Mental health in graduate school

I recently posted a link to an article on mental health in graduate school on Facebook (via a grad school friend of mine), and it sparked a fair bit of discussion there. The article is worth reading, and I am sure will echo with many of the readers. The discussion veered towards particularities of graduate school pressures in STEM, and the contributing factors to mental stress that are driven by funding structures and the advisor/student relationship. The starting point comes from this part of the article:

In this advisor-advisee arrangement, the student trades her labor as a researcher for the advisor’s mentorship and, ultimately, the advisor’s approval of her degree before she can graduate. For students seeking an academic position after graduate school, an advisor’s letter of recommendation can be the difference between landing a job and being left out in the cold, a harsh reality given today’s sparse academic job market. All of these factors mean that the faculty advisors hold tremendous power in the advisor-advisee relationships. They are the gatekeepers of success in the graduate endeavor.

This notion of “trading labor for mentorship” is most directly monetized in grant-funded fields like engineering, where graduate students are “working in the lab” on a project that is (hopefully) related to their thesis topic. In some cases, this works out fine, but in others, the research for the grant-relevant project does not contribute directly to their thesis. For funding agencies which want “deliverables,” this pressure to produce results on schedule creates a tension. The advisor becomes a boss.

Some of the points raised in the discussion on Facebook seemed important to bring out to a wider audience. One suggestion is to disentangle NSF support for projects and research from grad student salaries. So students could apply for NSF support and then they take their funding with them to find an advisor. In STEM this would be difficult, given the large number of international students who would not be qualified for such support, but it does give some power to students to walk away from a bad situation and more incentives for PIs to be more mentors than bosses. I am not entirely convinced it would help in terms of mental health though — students need more and better mentoring, not just the means to walk away. Also, Roy pointed out, having the student and advisor both convinced that a problem is important and solvable creates a shared commitment that helps students feel less isolated. For postdocs, though, this model would be a significant improvement over the status quo. Right now, there is almost no consensus on what a postdoc should be, and I’ve seen postdoc jobs that range from factotum to co-PI.

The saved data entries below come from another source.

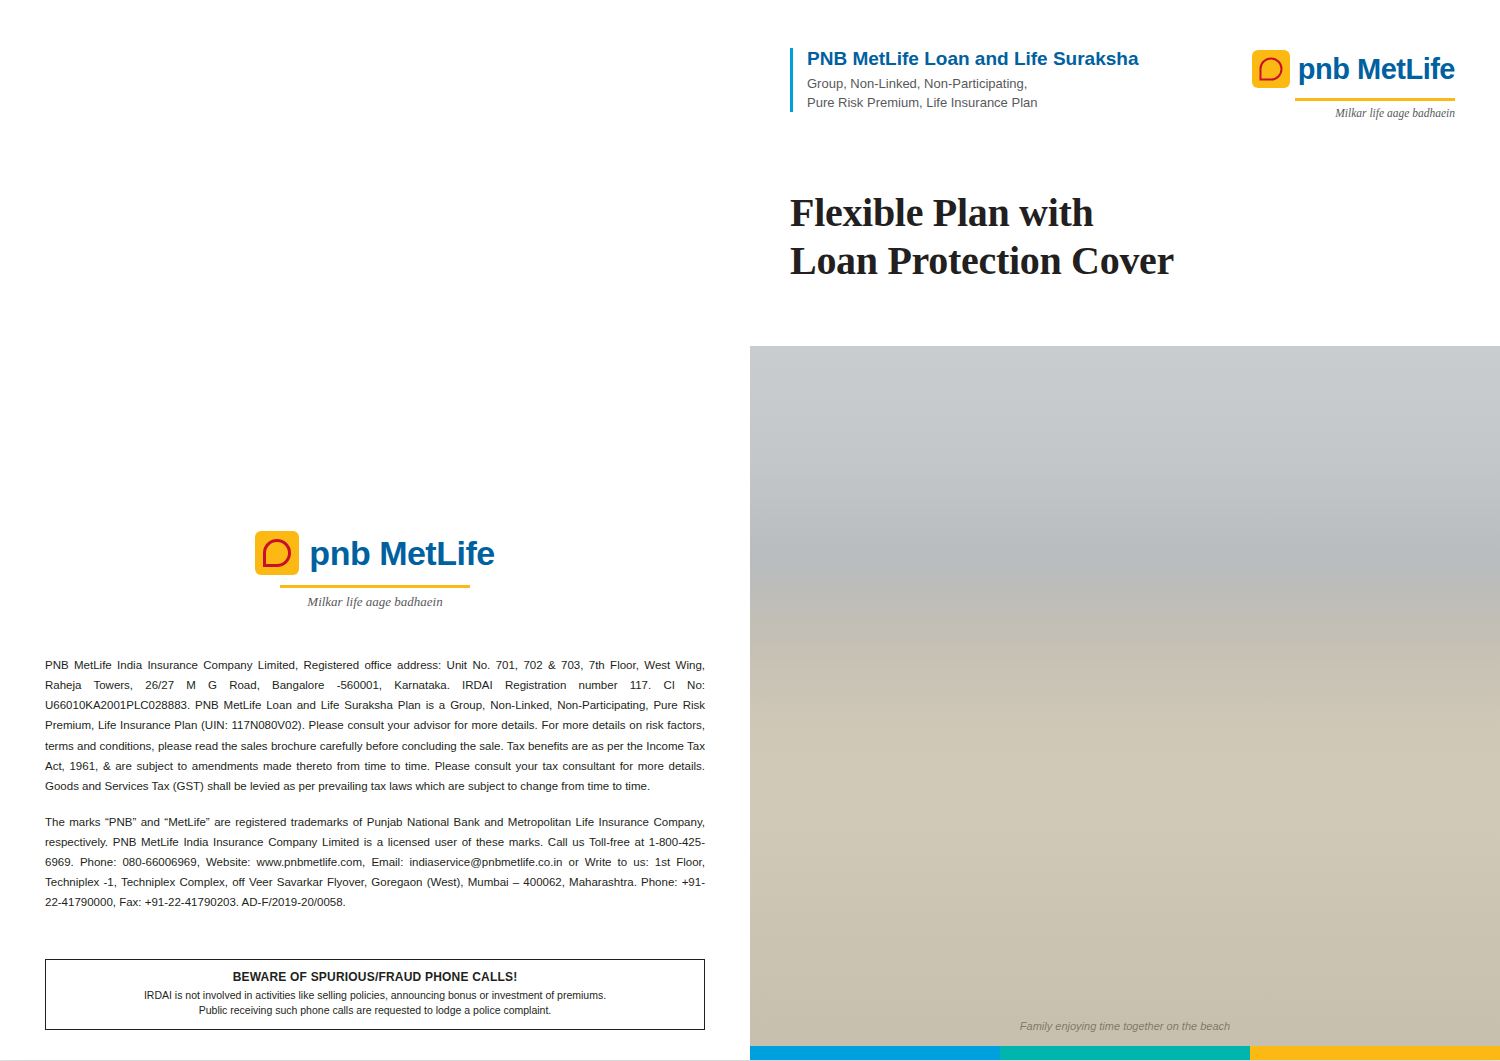pnb MetLife
Milkar life aage badhaein
PNB MetLife India Insurance Company Limited, Registered office address: Unit No. 701, 702 & 703, 7th Floor, West Wing, Raheja Towers, 26/27 M G Road, Bangalore -560001, Karnataka. IRDAI Registration number 117. CI No: U66010KA2001PLC028883. PNB MetLife Loan and Life Suraksha Plan is a Group, Non-Linked, Non-Participating, Pure Risk Premium, Life Insurance Plan (UIN: 117N080V02). Please consult your advisor for more details. For more details on risk factors, terms and conditions, please read the sales brochure carefully before concluding the sale. Tax benefits are as per the Income Tax Act, 1961, & are subject to amendments made thereto from time to time. Please consult your tax consultant for more details. Goods and Services Tax (GST) shall be levied as per prevailing tax laws which are subject to change from time to time.
The marks “PNB” and “MetLife” are registered trademarks of Punjab National Bank and Metropolitan Life Insurance Company, respectively. PNB MetLife India Insurance Company Limited is a licensed user of these marks. Call us Toll-free at 1-800-425-6969. Phone: 080-66006969, Website: www.pnbmetlife.com, Email: indiaservice@pnbmetlife.co.in or Write to us: 1st Floor, Techniplex -1, Techniplex Complex, off Veer Savarkar Flyover, Goregaon (West), Mumbai – 400062, Maharashtra. Phone: +91-22-41790000, Fax: +91-22-41790203. AD-F/2019-20/0058.
BEWARE OF SPURIOUS/FRAUD PHONE CALLS!
IRDAI is not involved in activities like selling policies, announcing bonus or investment of premiums.
Public receiving such phone calls are requested to lodge a police complaint.
PNB MetLife Loan and Life Suraksha
Group, Non-Linked, Non-Participating,
Pure Risk Premium, Life Insurance Plan
pnb MetLife
Milkar life aage badhaein
Flexible Plan with
Loan Protection Cover
Family enjoying time together on the beach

When one is on the other side (post-PhD), it’s tempting to say that grad school would have been easier if I had been a bit more organized or had better time-management skills. Perhaps the difficulties one has can be solved with “one weird trick.” I think that’s terribly naïve. As advisors, we definitely can do things to help students learn to work better — that’s the transition from being a student to being a researcher. But the notion that depression comes about as a result of simply not being productive enough, or feeling behind, or any other “outcomes”-based reason, misses the environmental and social factors that are equally important.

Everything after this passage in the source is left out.